Their credit rating is equivalent to a BB at S&P Global Ratings and Fitch Ratings indicating a speculative presumption. This decision follows an announcement by Coinbase that they are selling $1.5 billion in bonds to use for general corporate purposes such as investments in product developments or future acquisitions of physical or intellectual property/entities. The notes will be due in 2028 and 2031.
Moody analysts further explained that due to the unorthodox price fluctuations of Bitcoin(BTC-USD) and Ethereum (ETH-USD) on the Ethereum blockchain which doesn’t bode well for investors who are looking for stability. Coinbase argues that its strong market share helps to reduce the negative exposure to the price fluctuations of the coins in the short term. Coinbase has also indicated they will be developing more stable revenue streams that aren’t vulnerable to price fluctuations of a volatile market.

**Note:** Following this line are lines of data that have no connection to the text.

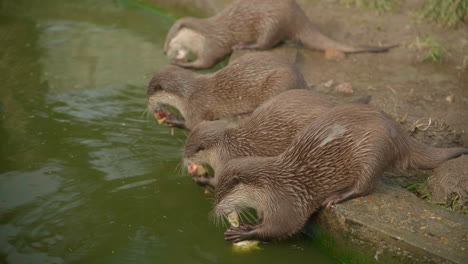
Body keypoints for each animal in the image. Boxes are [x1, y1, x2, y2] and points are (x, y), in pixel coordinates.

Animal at [146, 51, 308, 130]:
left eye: (148, 94)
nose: (147, 105)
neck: (188, 94)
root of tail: (301, 77)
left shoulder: (196, 107)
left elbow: (193, 125)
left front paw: (173, 119)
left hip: (278, 82)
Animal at [166, 0, 396, 69]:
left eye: (168, 41)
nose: (163, 52)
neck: (204, 35)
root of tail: (299, 17)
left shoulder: (211, 46)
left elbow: (205, 64)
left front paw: (178, 63)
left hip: (272, 22)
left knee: (266, 43)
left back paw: (244, 45)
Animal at [183, 88, 332, 186]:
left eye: (189, 152)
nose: (183, 161)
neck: (225, 146)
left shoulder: (224, 162)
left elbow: (217, 182)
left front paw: (201, 178)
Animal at [213, 102, 468, 241]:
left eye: (221, 195)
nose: (214, 210)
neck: (270, 187)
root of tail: (398, 130)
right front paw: (249, 225)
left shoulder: (286, 201)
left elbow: (281, 227)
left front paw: (243, 233)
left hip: (374, 152)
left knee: (365, 186)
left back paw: (336, 197)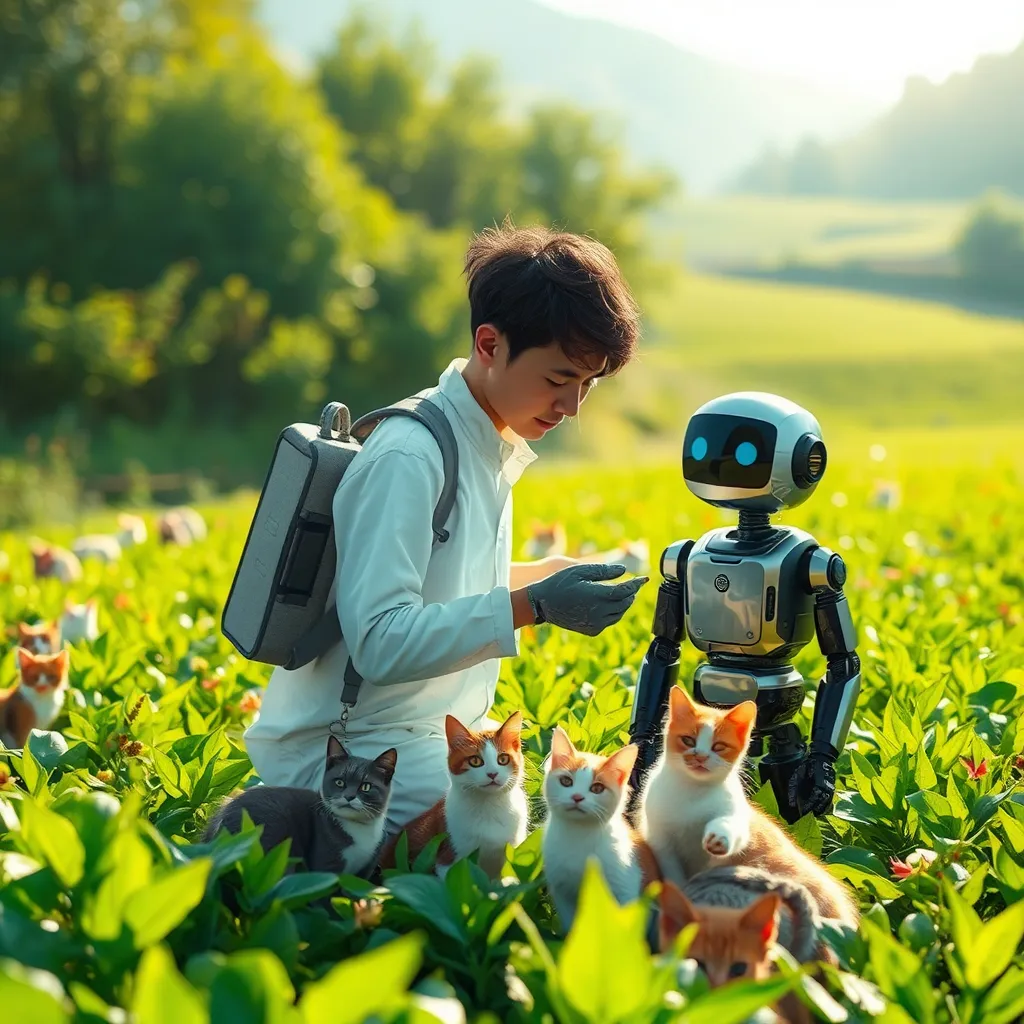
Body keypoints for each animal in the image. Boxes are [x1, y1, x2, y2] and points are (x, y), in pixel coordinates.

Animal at [202, 733, 395, 876]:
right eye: (339, 782)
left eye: (366, 786)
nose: (349, 796)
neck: (360, 829)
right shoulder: (325, 867)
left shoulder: (366, 869)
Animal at [540, 724, 659, 933]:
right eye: (566, 781)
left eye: (597, 788)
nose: (577, 797)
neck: (578, 835)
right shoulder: (563, 892)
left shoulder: (625, 888)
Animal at [643, 688, 860, 929]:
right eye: (688, 740)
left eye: (718, 746)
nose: (700, 756)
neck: (692, 790)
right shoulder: (661, 841)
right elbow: (673, 874)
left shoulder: (736, 816)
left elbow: (732, 831)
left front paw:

“Instead of charging a fixed dollar amount per trade, Coinbase earns a percentage of the notional value of trades matched on its platform. In an up market this can be very lucrative.However, when prices decline, the notional traded amount and the firm’s transaction revenue will also decline unless volumes increase. To address this reliance on transaction revenue, Coinbase is diversifying its list of tradable products and expanding its subscription-based revenue, but it will take time for this strategy to have a material effect,” Moody analysts wrote.
Coinbase is reported to have been trying to launch a lending platform where customers that hold a stable coin called USD Coin which would be able to earn interest by being lended to other users. Coinbase initially planned to sell the stable coin to traders but expanded the program to include other cryptocurrencies.
The move has been met with fierce opposition by the Securities and Exchange Commission (SEC). The SEC has been investigating the company and indicated they would sue Coinbase over this program.